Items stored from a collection
_ _ _ _ _ _ _

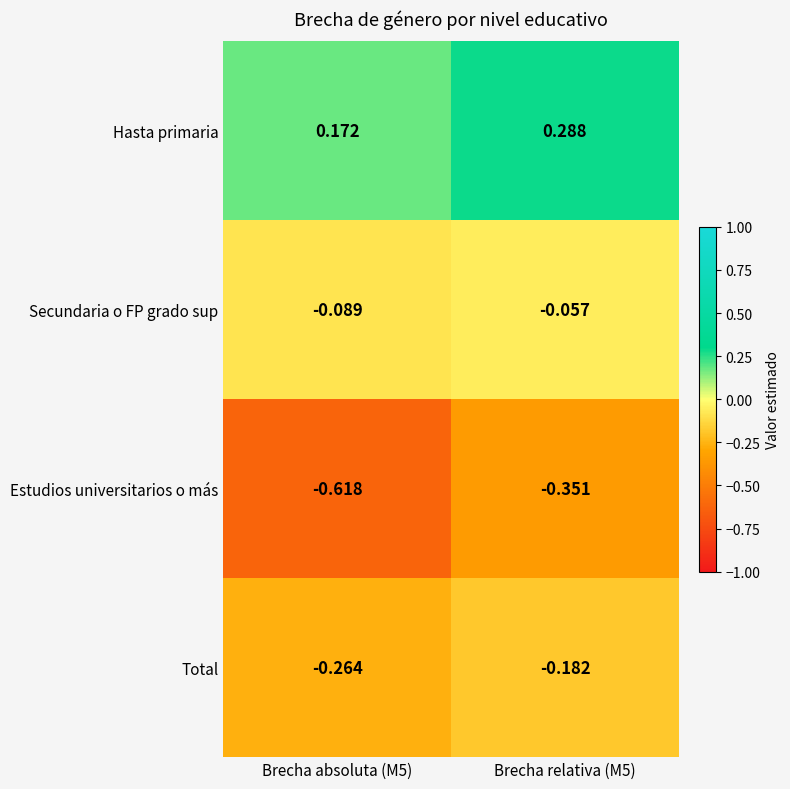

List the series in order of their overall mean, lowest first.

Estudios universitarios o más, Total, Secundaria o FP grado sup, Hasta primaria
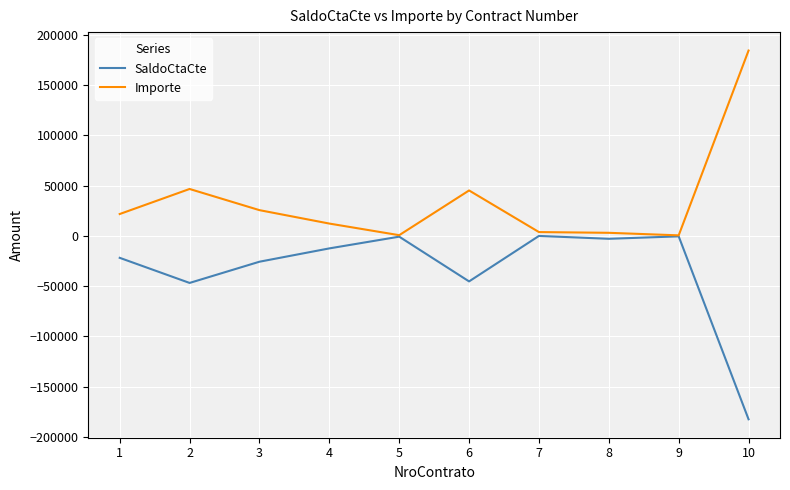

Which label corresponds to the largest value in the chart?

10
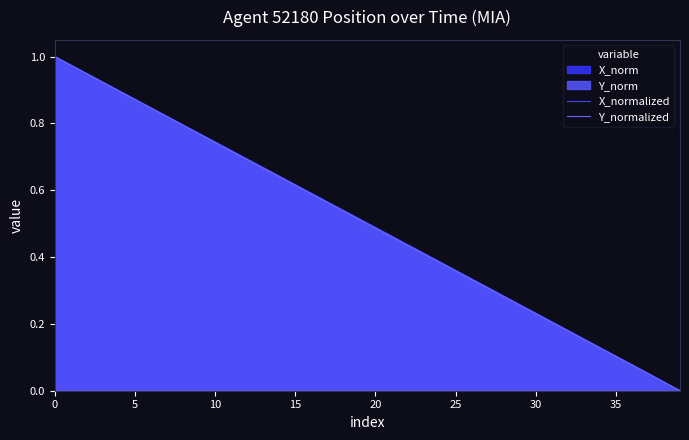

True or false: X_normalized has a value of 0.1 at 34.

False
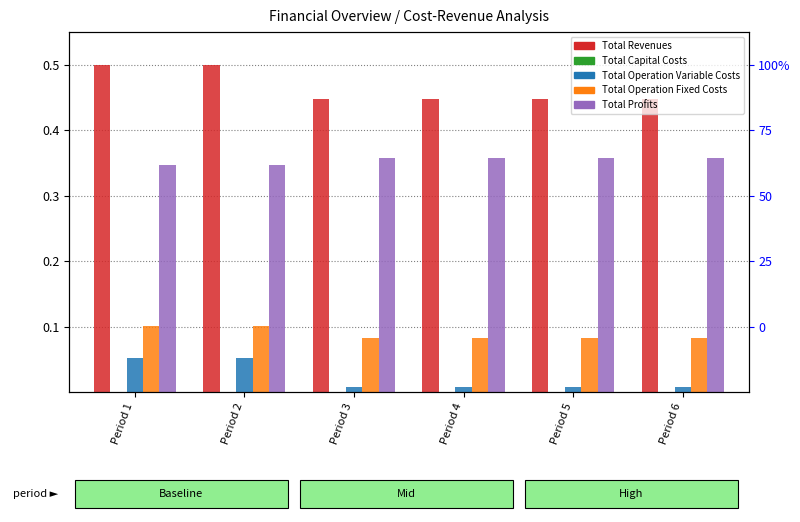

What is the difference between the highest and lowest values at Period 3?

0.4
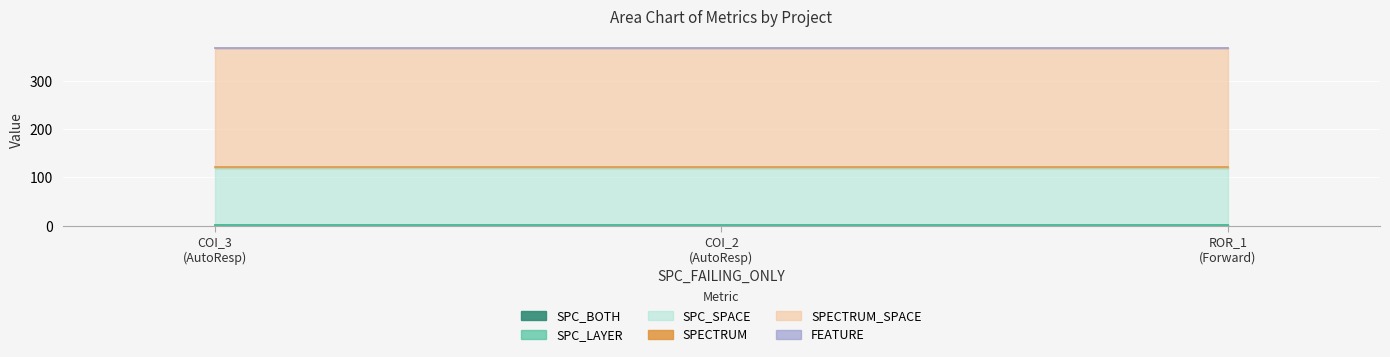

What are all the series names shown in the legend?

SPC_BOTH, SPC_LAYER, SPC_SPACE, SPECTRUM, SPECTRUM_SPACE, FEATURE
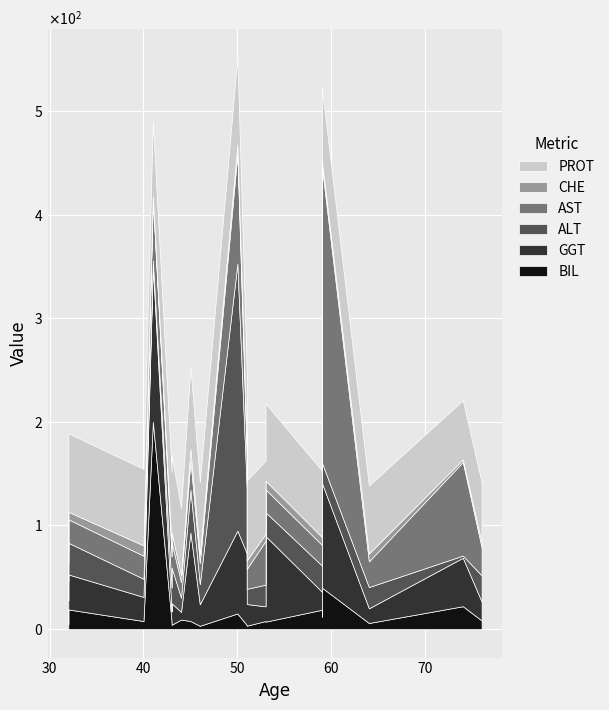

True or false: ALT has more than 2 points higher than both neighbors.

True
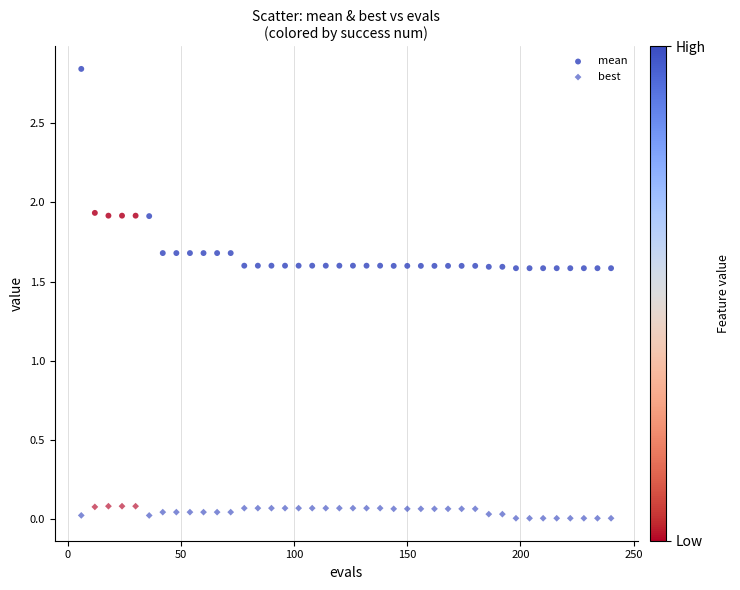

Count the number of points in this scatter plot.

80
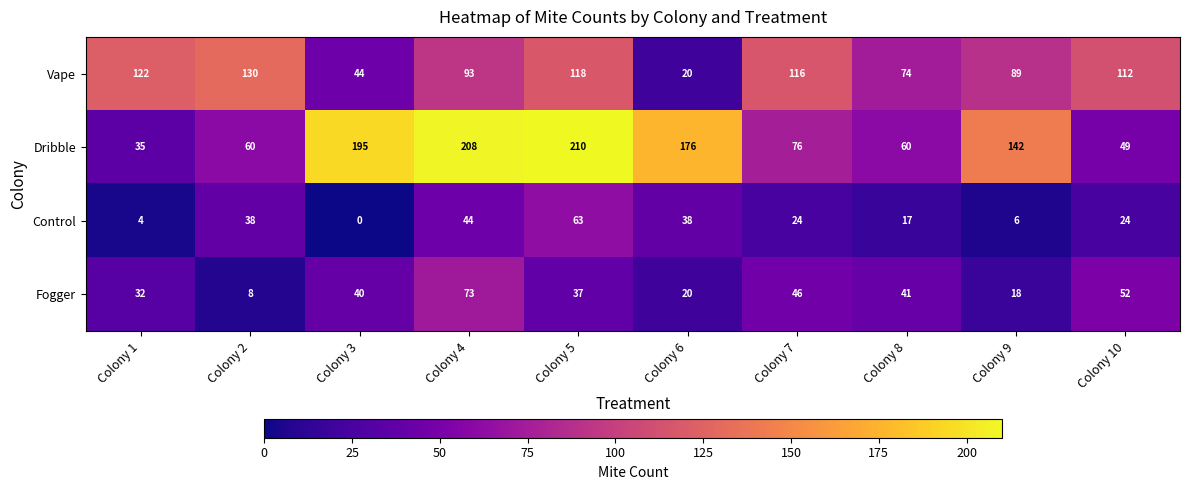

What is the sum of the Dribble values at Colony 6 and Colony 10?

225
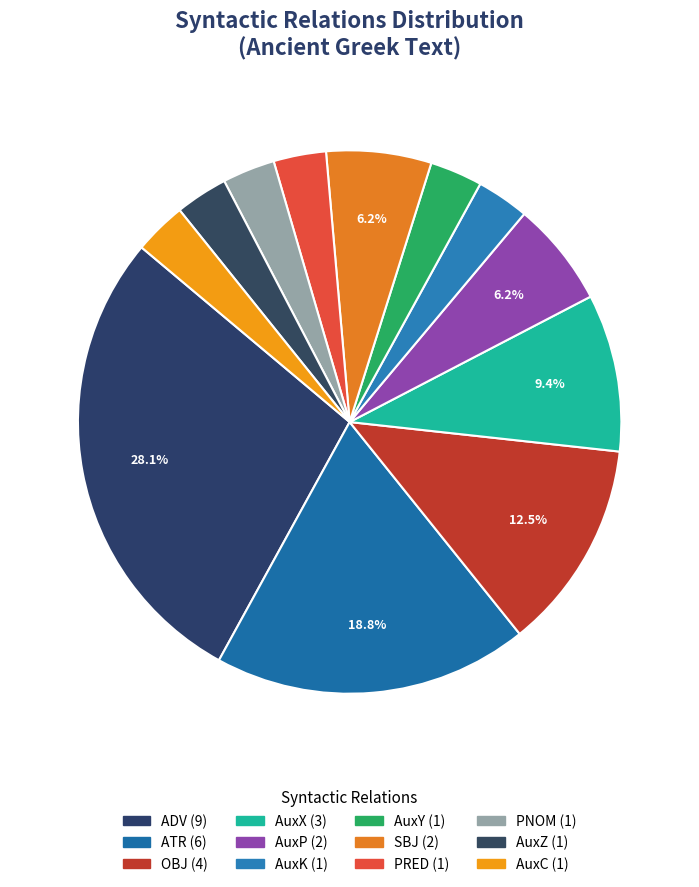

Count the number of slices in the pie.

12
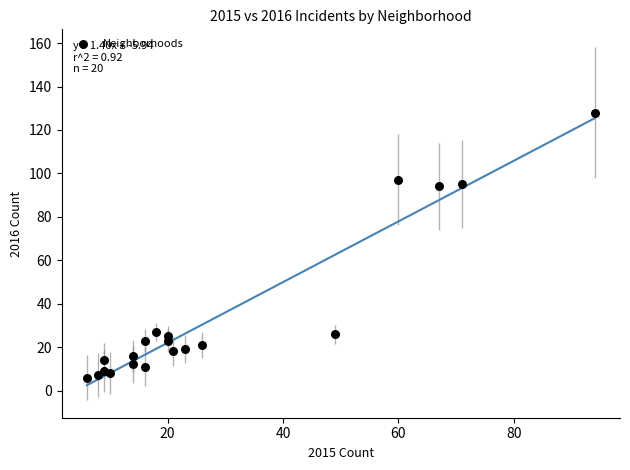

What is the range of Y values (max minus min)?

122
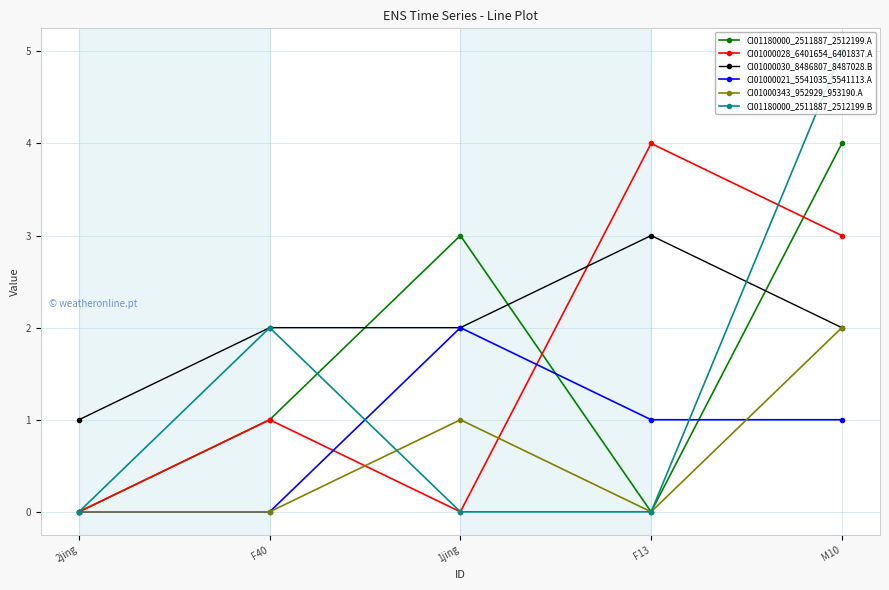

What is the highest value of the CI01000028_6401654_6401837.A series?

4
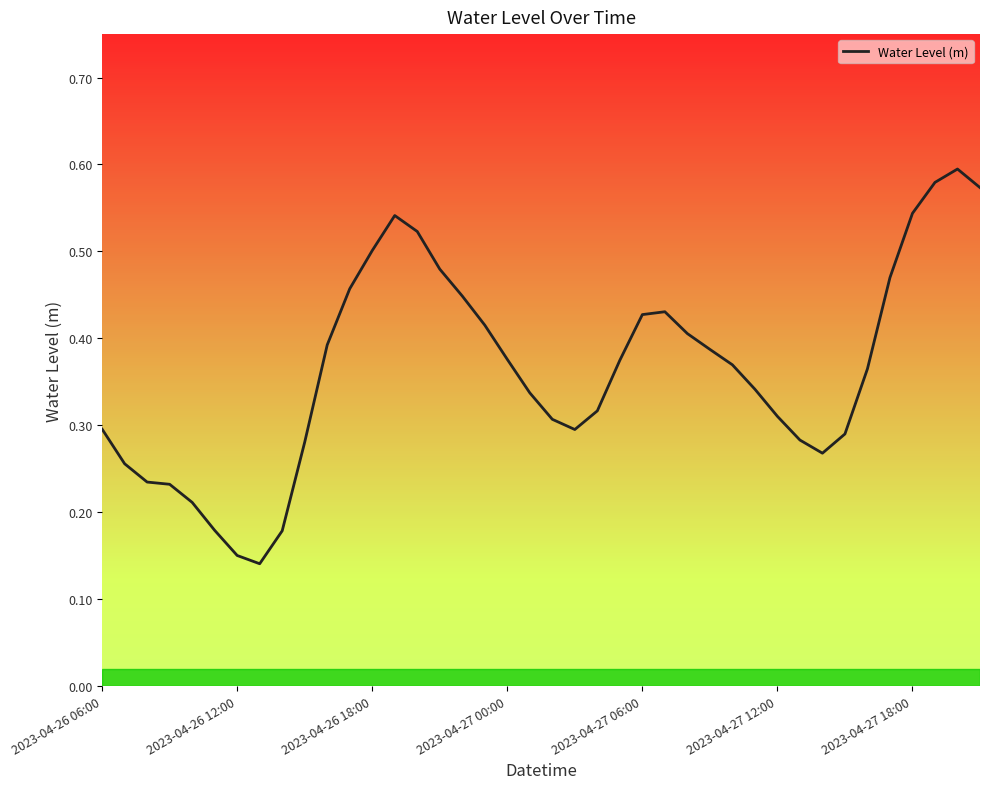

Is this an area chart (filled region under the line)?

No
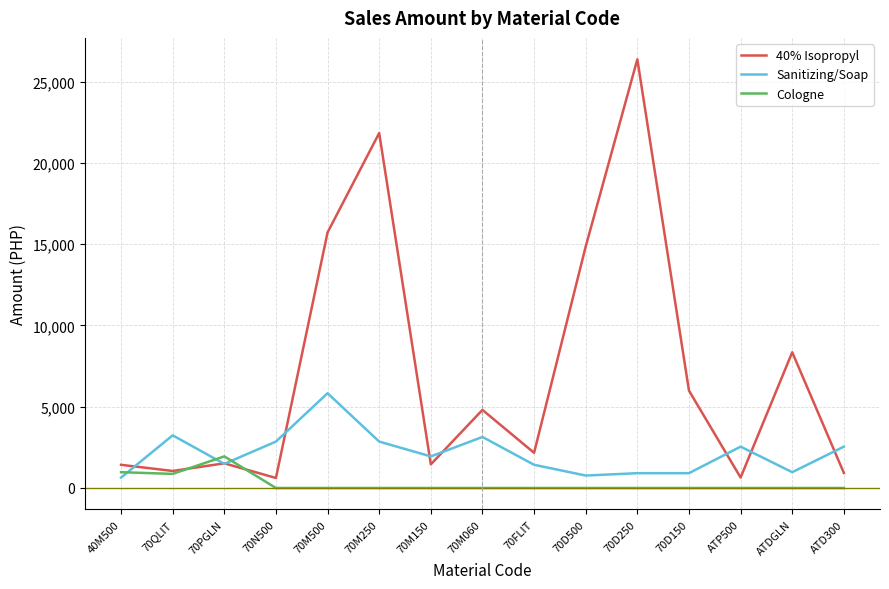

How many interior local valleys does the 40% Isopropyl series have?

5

_ _ _ _ _ _ _

## [What the exercise asks]
Reproduce all of the material above verbatim, omitting the pictures.

## [Written reply]
List the series in order of their overall mean, lowest first.

Estudios universitarios o más, Total, Secundaria o FP grado sup, Hasta primaria

Which label corresponds to the largest value in the chart?

10

True or false: X_normalized has a value of 0.1 at 34.

False

What is the difference between the highest and lowest values at Period 3?

0.4

What are all the series names shown in the legend?

SPC_BOTH, SPC_LAYER, SPC_SPACE, SPECTRUM, SPECTRUM_SPACE, FEATURE

True or false: ALT has more than 2 points higher than both neighbors.

True

Count the number of points in this scatter plot.

80

What is the sum of the Dribble values at Colony 6 and Colony 10?

225

Count the number of slices in the pie.

12

What is the range of Y values (max minus min)?

122

What is the highest value of the CI01000028_6401654_6401837.A series?

4

Is this an area chart (filled region under the line)?

No

How many interior local valleys does the 40% Isopropyl series have?

5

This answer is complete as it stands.